== Task directions ==
Set every entry down again exactly, omitting none.

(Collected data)
--------
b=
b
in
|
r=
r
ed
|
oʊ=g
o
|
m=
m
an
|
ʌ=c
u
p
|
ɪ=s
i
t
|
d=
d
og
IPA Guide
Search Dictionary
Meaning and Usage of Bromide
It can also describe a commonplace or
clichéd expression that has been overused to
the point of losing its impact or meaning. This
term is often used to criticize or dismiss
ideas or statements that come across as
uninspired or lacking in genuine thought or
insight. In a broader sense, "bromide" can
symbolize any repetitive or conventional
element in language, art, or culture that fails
--------
== The completed task ==
b=
b
in
|
r=
r
ed
|
oʊ=g
o
|
m=
m
an
|
ʌ=c
u
p
|
ɪ=s
i
t
|
d=
d
og
IPA Guide
Search Dictionary
Meaning and Usage of Bromide
It can also describe a commonplace or
clichéd expression that has been overused to
the point of losing its impact or meaning. This
term is often used to criticize or dismiss
ideas or statements that come across as
uninspired or lacking in genuine thought or
insight. In a broader sense, "bromide" can
symbolize any repetitive or conventional
element in language, art, or culture that fails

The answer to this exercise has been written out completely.